*WORK TO COMPLETE:*
Skip the pictures. Repeat everything else in the records word for word.

DATA FOR REVIEW: Begin

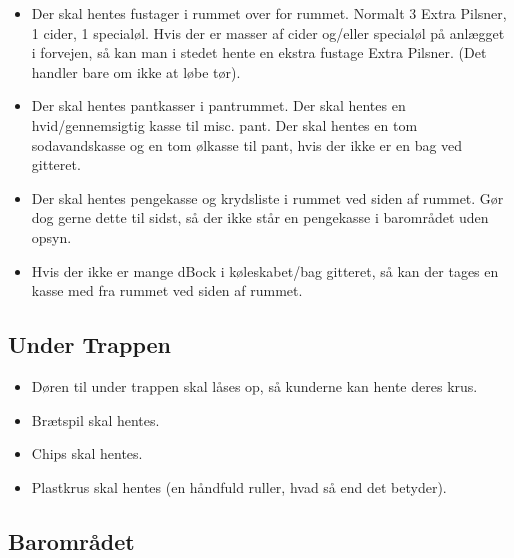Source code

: \begin{itemize}
\item Der skal hentes fustager i rummet over for rummet. Normalt 3
  Extra Pilsner, 1 cider, 1 specialøl. Hvis der er masser af cider
  og/eller specialøl på anlægget i forvejen, så kan man i stedet hente
  en ekstra fustage Extra Pilsner. (Det handler bare om ikke at løbe
  tør).
\item Der skal hentes pantkasser i pantrummet. Der skal hentes en
  hvid/gennemsigtig kasse til misc. pant. Der skal hentes en tom
  sodavandskasse og en tom ølkasse til pant, hvis der ikke er en bag
  ved gitteret.
\item Der skal hentes pengekasse og krydsliste i rummet ved siden af
  rummet. Gør dog gerne dette til sidst, så der ikke står en
  pengekasse i barområdet uden opsyn.
\item Hvis der ikke er mange dBock\texttrademark{} i køleskabet/bag gitteret, så kan
  der tages en kasse med fra rummet ved siden af rummet.
\end{itemize}


\subsection{Under Trappen}
\label{sec:pre:under-trappen}

\begin{itemize}
\item Døren til under trappen skal låses op, så kunderne kan hente
  deres krus.
\item Brætspil skal hentes.
\item Chips skal hentes.
\item Plastkrus skal hentes (en håndfuld ruller, hvad så end det
  betyder).
\end{itemize}

\subsection{Barområdet}
\label{sec:pre:baromradet}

DATA FOR REVIEW: End

*EXPECTED ANSWER:*
Source code

: \begin{itemize}
\item Der skal hentes fustager i rummet over for rummet. Normalt 3
  Extra Pilsner, 1 cider, 1 specialøl. Hvis der er masser af cider
  og/eller specialøl på anlægget i forvejen, så kan man i stedet hente
  en ekstra fustage Extra Pilsner. (Det handler bare om ikke at løbe
  tør).
\item Der skal hentes pantkasser i pantrummet. Der skal hentes en
  hvid/gennemsigtig kasse til misc. pant. Der skal hentes en tom
  sodavandskasse og en tom ølkasse til pant, hvis der ikke er en bag
  ved gitteret.
\item Der skal hentes pengekasse og krydsliste i rummet ved siden af
  rummet. Gør dog gerne dette til sidst, så der ikke står en
  pengekasse i barområdet uden opsyn.
\item Hvis der ikke er mange dBock\texttrademark{} i køleskabet/bag gitteret, så kan
  der tages en kasse med fra rummet ved siden af rummet.
\end{itemize}


\subsection{Under Trappen}
\label{sec:pre:under-trappen}

\begin{itemize}
\item Døren til under trappen skal låses op, så kunderne kan hente
  deres krus.
\item Brætspil skal hentes.
\item Chips skal hentes.
\item Plastkrus skal hentes (en håndfuld ruller, hvad så end det
  betyder).
\end{itemize}

\subsection{Barområdet}
\label{sec:pre:baromradet}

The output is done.